* [Assignment] Transcribe word for word the lines below from the line with "right ankle: (43, 245, 10)" through the line with "right knee: (107, 221, -27)", ends included.

* [Skeletal landmark data]
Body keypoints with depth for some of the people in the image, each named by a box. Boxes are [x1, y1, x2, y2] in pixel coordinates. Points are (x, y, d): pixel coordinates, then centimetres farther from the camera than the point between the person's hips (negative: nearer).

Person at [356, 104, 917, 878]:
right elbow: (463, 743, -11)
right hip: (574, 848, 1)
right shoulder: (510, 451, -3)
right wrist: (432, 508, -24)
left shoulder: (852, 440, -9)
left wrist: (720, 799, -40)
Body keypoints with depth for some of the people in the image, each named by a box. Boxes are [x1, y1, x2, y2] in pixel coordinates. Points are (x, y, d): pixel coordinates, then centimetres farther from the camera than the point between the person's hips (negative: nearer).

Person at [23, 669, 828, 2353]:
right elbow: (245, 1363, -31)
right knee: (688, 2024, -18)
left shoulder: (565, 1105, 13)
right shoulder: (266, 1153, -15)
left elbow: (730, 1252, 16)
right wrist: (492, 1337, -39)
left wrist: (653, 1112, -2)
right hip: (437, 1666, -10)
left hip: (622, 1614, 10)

* * *

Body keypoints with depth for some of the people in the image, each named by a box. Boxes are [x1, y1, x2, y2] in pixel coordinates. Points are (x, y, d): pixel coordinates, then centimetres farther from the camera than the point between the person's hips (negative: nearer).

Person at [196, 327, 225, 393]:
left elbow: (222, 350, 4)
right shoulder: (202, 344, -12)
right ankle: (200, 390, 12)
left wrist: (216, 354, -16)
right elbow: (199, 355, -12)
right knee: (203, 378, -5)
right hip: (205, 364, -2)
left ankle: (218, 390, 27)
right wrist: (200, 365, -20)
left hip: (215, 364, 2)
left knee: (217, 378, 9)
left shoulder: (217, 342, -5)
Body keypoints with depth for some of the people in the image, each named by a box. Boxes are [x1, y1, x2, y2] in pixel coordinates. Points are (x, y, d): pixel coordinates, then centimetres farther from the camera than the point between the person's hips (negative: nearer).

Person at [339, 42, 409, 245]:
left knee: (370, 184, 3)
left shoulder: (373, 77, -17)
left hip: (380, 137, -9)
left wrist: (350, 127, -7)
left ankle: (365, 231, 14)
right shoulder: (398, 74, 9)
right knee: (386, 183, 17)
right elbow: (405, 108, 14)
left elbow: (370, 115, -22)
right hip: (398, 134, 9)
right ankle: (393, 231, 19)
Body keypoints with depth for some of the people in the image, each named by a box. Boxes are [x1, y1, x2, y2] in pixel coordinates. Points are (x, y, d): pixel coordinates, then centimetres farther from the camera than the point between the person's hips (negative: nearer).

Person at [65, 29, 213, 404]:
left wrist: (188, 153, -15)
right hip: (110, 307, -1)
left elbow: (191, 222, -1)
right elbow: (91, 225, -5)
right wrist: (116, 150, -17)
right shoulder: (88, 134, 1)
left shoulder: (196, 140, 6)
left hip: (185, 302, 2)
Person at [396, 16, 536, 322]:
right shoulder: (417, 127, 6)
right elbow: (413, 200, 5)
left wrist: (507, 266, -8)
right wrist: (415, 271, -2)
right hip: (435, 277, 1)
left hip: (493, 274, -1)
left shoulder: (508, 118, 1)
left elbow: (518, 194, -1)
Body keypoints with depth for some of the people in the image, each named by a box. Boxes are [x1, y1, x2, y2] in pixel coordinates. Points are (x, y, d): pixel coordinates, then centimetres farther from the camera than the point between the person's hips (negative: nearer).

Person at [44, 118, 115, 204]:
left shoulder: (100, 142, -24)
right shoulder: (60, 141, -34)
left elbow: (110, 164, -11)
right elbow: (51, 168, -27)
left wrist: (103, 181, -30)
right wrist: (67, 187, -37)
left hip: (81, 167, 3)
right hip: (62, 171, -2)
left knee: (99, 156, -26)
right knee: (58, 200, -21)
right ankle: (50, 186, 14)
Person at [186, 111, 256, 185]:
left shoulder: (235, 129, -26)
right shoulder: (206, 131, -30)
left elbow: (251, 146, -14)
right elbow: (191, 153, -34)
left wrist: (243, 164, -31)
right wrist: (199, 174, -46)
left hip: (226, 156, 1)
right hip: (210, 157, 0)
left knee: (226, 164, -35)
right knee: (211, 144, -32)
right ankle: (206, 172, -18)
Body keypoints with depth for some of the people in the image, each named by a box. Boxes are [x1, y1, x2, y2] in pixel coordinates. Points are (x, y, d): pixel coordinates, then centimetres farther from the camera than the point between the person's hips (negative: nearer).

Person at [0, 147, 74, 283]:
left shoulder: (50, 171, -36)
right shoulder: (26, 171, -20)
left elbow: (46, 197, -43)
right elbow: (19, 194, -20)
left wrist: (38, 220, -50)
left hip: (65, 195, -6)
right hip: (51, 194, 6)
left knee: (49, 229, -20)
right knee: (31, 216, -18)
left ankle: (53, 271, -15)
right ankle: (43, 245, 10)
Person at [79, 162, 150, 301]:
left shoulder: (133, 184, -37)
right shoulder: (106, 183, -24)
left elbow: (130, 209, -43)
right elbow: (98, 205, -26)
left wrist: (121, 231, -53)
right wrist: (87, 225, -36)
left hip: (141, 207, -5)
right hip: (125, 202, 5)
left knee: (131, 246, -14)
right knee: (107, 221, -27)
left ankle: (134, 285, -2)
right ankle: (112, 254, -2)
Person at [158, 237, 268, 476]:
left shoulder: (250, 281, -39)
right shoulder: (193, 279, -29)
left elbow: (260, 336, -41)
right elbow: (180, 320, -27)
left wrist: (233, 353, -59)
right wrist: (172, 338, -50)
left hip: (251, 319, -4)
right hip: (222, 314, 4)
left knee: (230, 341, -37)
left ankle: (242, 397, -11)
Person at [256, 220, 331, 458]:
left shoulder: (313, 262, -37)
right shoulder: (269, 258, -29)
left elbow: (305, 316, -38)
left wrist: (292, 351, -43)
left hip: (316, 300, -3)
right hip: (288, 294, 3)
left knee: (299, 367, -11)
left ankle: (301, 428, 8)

* * *

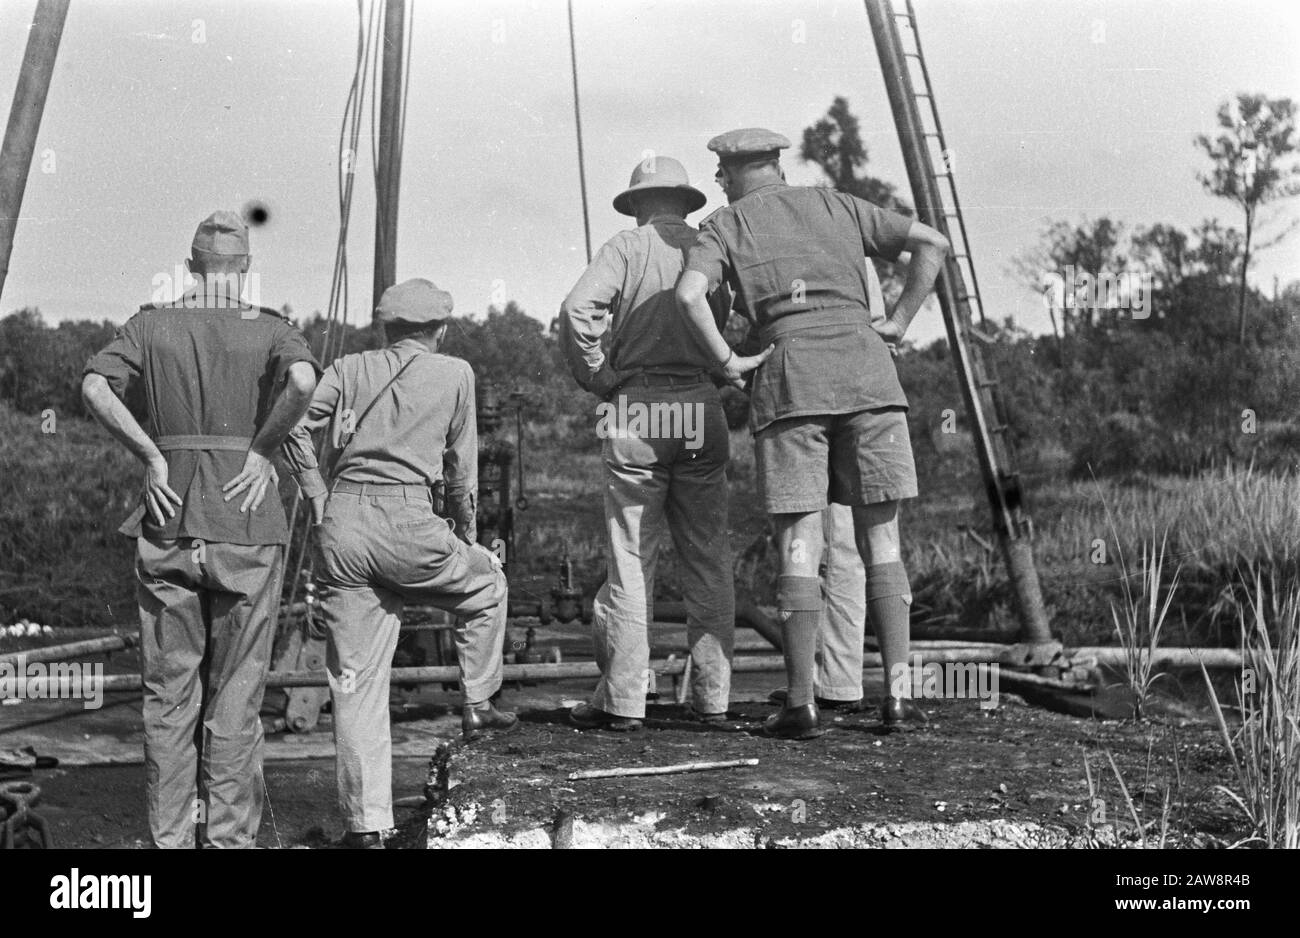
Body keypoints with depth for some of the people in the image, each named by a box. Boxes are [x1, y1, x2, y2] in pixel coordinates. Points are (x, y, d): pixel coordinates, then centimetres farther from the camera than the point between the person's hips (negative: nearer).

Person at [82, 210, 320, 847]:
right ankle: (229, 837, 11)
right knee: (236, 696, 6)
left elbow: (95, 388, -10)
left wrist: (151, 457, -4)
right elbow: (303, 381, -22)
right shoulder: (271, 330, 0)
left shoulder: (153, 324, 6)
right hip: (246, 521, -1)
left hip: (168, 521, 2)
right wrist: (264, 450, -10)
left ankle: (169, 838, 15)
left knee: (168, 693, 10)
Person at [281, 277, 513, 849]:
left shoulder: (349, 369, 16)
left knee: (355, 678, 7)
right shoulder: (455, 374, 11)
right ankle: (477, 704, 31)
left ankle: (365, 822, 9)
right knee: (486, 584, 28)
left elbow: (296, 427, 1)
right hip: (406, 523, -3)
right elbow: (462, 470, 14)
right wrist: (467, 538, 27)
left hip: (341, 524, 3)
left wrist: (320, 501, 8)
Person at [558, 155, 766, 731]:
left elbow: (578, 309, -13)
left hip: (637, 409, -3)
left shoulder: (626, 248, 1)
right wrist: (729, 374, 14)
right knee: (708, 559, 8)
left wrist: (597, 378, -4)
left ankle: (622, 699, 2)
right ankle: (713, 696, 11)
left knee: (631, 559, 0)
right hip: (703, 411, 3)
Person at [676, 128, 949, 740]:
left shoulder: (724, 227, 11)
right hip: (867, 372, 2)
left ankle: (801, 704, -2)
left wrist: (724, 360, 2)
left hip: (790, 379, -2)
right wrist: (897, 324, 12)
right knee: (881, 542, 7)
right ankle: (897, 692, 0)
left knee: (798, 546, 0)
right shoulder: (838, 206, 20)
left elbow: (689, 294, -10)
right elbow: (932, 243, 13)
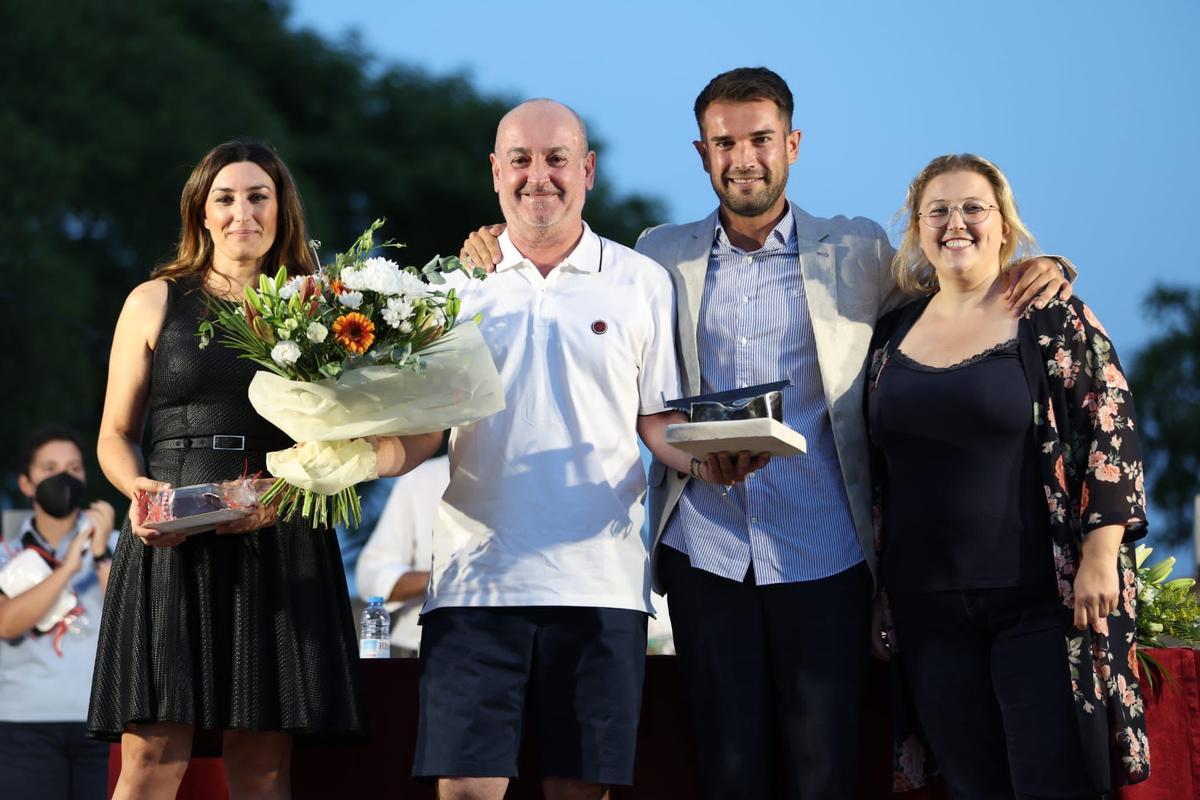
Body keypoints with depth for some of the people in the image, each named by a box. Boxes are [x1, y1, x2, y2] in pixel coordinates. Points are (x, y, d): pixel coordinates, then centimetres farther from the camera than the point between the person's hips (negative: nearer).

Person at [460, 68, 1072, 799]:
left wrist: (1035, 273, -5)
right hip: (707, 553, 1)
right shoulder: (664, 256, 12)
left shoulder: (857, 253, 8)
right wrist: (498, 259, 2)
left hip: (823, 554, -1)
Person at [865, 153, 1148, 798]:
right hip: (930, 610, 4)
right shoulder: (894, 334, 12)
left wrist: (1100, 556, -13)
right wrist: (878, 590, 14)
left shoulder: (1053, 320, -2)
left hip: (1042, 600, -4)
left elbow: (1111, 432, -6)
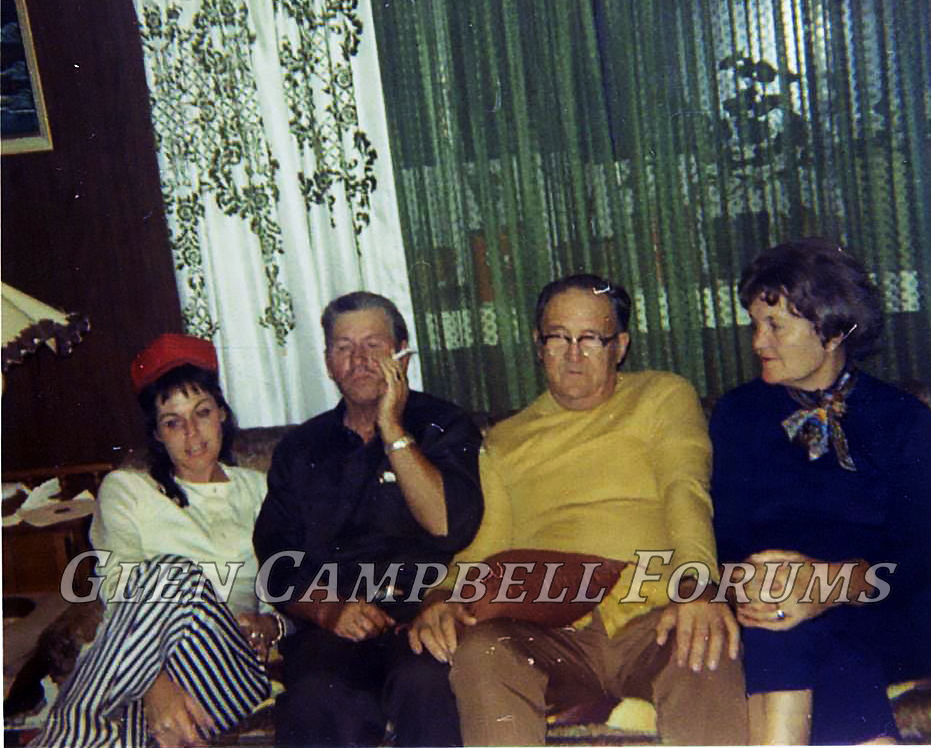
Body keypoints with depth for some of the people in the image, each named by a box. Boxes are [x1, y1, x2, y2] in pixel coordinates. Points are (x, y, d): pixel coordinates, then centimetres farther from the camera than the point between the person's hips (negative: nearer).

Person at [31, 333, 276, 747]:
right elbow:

* [Written answer]
right ankle: (43, 245, 10)
Person at [79, 162, 150, 301]:
left shoulder: (133, 184, -37)
right shoulder: (106, 183, -24)
left elbow: (130, 209, -43)
right elbow: (98, 205, -26)
left wrist: (121, 231, -53)
right wrist: (87, 225, -36)
left hip: (141, 207, -5)
right hip: (125, 202, 5)
left knee: (131, 246, -14)
right knee: (107, 221, -27)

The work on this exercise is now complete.